Comme le remarque Romain Slocombe dans son introduction au Charisma de Kyoshi Kurosawa, la forêt revêt, pour le Japonais, un caractère singulier. Lieu de méditation et de silence, l’esprit accablé vient s’y abandonner, non pour trouver-là le réconfort de la nature, ou pour obtenir la paix loin des préoccupations de la capitale, mais pour, une fois la corde solidement nouée à une branche haute, venir se donner la mort par pendaison. Maurice Pinguet, dans son ouvrage La Mort Volontaire au Japon, décrit comment les alentours du Mont Fuji sont ainsi devenus, en l’espace de quelques années, le lieu de découvertes macabres : « on vient ici, seul ou en couple, pour se pendre, s’empoisonner, mourir de froid. Au mois d’octobre, avant l’arrivée des neiges, une patrouille s’avance à grand-peine dans l’inextricable sous-bois : chaque année on retrouve ainsi une trentaine de squelettes que les renards, les corbeaux et les chiens sauvages ont nettoyés de leur chair inutile » (1).

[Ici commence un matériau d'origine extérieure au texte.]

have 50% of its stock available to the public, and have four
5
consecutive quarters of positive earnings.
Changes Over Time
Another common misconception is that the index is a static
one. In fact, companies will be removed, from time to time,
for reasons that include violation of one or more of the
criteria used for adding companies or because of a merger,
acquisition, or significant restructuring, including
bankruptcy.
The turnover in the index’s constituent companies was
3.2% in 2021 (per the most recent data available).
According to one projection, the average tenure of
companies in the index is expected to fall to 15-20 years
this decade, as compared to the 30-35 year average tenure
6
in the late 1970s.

Pour une société qui sait distinguer chaque aspect du suicide, qui codifie l’acte selon l’intention que le suicidé souhaite lui accorder de son vivant -munenbara, « seppuku de ressentiment », kanshi ou « mort de remontrance », asu ikka shinju ou « suicide familial » -, la mort ne peut se dégager de ces signes comme de ces us. Ici tout est rapport à l’autre et effort de communication. Plus encore que de son vivant, le suicidé communique, de manière définitive, irrévocable, il donne à entendre le fond de son cœur.

Eureka (c) D.R.

Dans Eureka (2000), Aoyama dégageait déjà le paradoxe d’une société japonaise repliée sur elle-même, multipliant les signifiants sans jamais laisser de véritable place à la parole, où seules la mort violente et la confrontation révélaient entièrement les individus. Cette analyse de la société japonaise moderne est aujourd’hui caractéristique des préoccupations de la nouvelle génération de cinéastes - Kurosawa, Aoyama, Ishi… - dont les personnages, souvent usés, sans passion, perdent lentement leur identité jusqu’à la disparition complète. Qu’il s’agisse des anti-héros de Kurosawa ou de Aoyama, la société japonaise ne semble devoir offrir qu’une lente dégradation de ses membres dans l’anonymat de la masse, sans pensée ni affects.

Premier épisode d’une série mettant en scène les aventures du détective Mike Yokohama, La Forêt sans Nom (2001), réalisé avec le concours de la télévision et développé par Rumble Fish, prolonge cette étude du Japon contemporain qui, si elle ne s’attaque jamais de front à la thématique sociale, permet de revenir sur la crise de la jeunesse de l’après-guerre.